First Lines: “Can you swim?” “No.” “Well, neither can I–but we might have to.”
So over the weekend, I actually read all three of these. And since they’re so similar, I didn’t think it made sense to give each of them a different review when I was going to say the same things over and over. I thought it would be better just to tell you about the whole series at once.
Congressman John Lewis was a key figure in the Civil Rights Movement. He committed to nonviolence in the 60s, fighting everything from segregated lunch counters to African-Americans’ right to vote. From the days of Jim Crow and segregation to the present, Lewis has steadfastly fought for what he thinks is right. Now, he shares his story.
In case you didn’t pick up on it, this is a nonfiction graphic novel series. Lewis tells his story and shows you everything he and others went through in their fight for equality. I’m sure some things have been slightly edited or changed simply because who’s going to remember every detail 50 years later? I can barely remember what I ate yesterday.
But for the most part, this is an incredible and emotional look at the Civil Rights Movement. Obviously, most of us grew up learning about it in the context of Martin Luther King and possibly Malcolm X, as well as a few scattered other pieces of history. I’d only known about John Lewis as a Congressman who knew King. (I think someone interviewed him on TV at some point in the last few years and that’s how I knew that.) That’s basically all I knew about him.
Lewis…I can’t say just how much I now respect this man. He fought for so much without losing himself or his values along the way. It’s simply incredible.
Book 1 begins with Lewis’s upbringing in rural Alabama, continuing on to his joining a nonviolent movement, protesting segregated lunch counters, meeting MLK, and more protests. I found this story to be a bit more amusing than the later ones. (For example, Lewis wanted to be a preacher, so he practiced his sermons on chickens. And it’s drawn in great detail.)

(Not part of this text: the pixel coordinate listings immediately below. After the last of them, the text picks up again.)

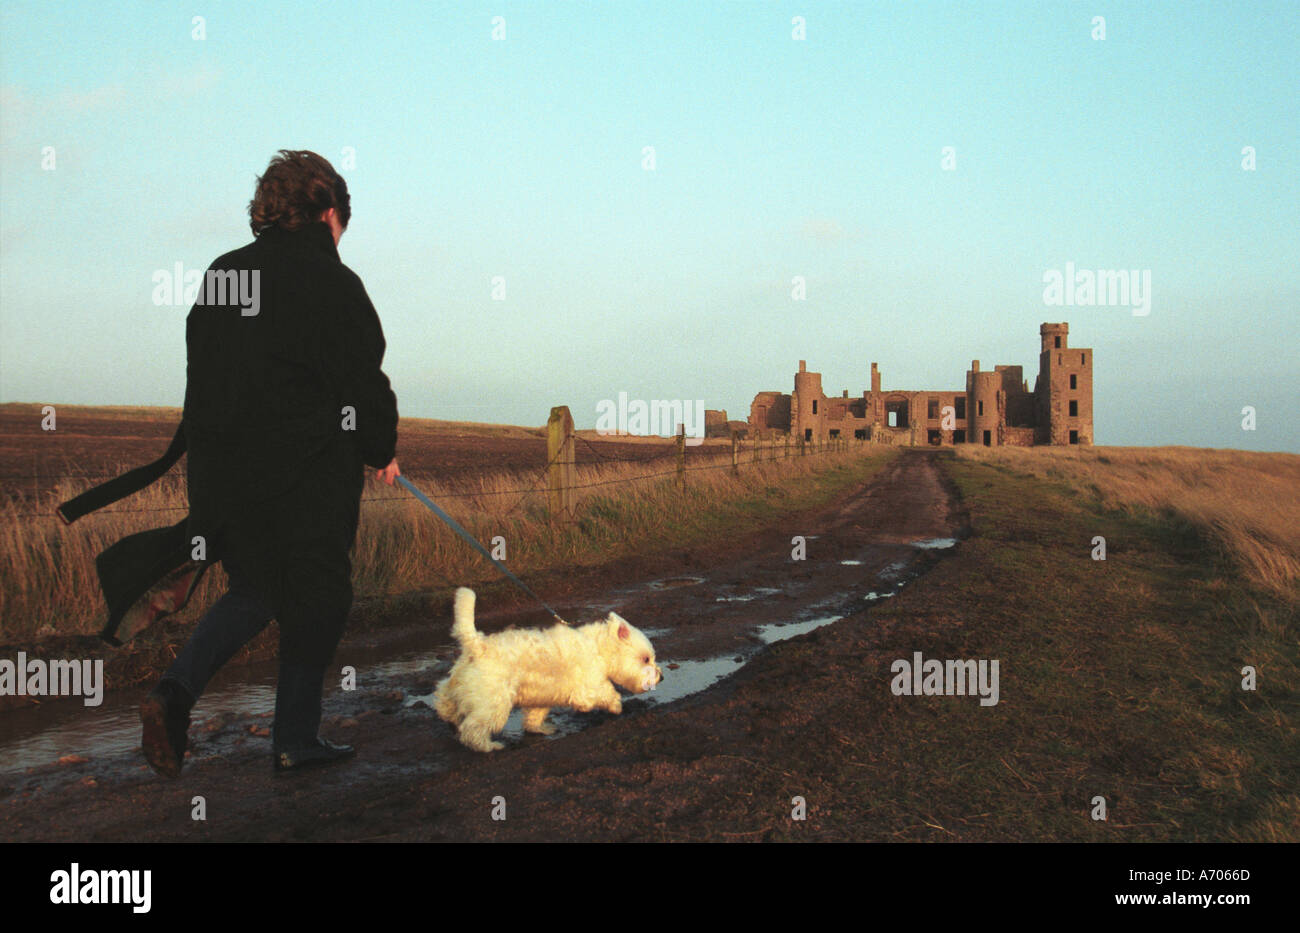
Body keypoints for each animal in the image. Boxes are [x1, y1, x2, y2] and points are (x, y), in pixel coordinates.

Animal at [436, 592, 665, 753]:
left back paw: (450, 719)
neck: (598, 648)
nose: (661, 677)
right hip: (494, 703)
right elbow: (609, 693)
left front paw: (539, 729)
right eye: (646, 659)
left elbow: (534, 717)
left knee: (443, 699)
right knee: (472, 729)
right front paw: (616, 707)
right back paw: (488, 746)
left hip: (459, 687)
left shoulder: (542, 696)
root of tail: (478, 645)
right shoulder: (587, 689)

Book 2 gets more serious. While Lewis and the nonviolent movement have had some successes, the violence against them is increasing. This book includes Freedom Rides, police brutality, the Kennedys, and some of the biggest movers and shakers of the Civil Rights Movement coming together to coordinate their efforts. This one really started to drill home how much people in the South did not want to integrate. No better example of this than Bull Connor, a police chief who would literally do anything to stop the protesters.
Book 3 is, of course, the most harrowing of them all. Bombings, murder, assassinations, injustice, and the quest to give everyone the right to vote as the Constitution ensures. This one is a little more political because, now that the movement has grown so much, they’re trying to make more sweeping changes that can only happen through legal means. And, of course, they want to make sure they’re fighting as much as they can legally to make sure these injustices can’t continue.
I love that these books speak on so many levels. There’s this overwhelming theme of equality, whether you’re male or female, Black or White, American or something else. Yes, it’s absolutely a tale of the Civil Rights Movement, and I don’t want to diminish that in any way. This is a Big Deal and can easily be looked at just through that lens (as I mostly did). But Lewis’s conviction that inequality and injustice should always be fought so easily translates to anyone else fighting for the same rights he fought for over 50 years ago.
I don’t often read graphic novels, so I can’t comment too much on the artwork, but I will say that it was easy to follow and the story made sense. I think there were some times they may have dropped the plot a little just because there was so much going on, but it generally worked.
And I think a graphic novel was probably the perfect medium for this story. It’s one thing to read about the treatment these protesters received at the hands of citizens, vigilantes, and police; it’s another to see depictions of burned out cars, wounds, and explosions. It’s more emotional that way. And I think this makes the story more accessible to audiences.
Seriously, everyone needs to read this series. If I could, I would teach it in my class.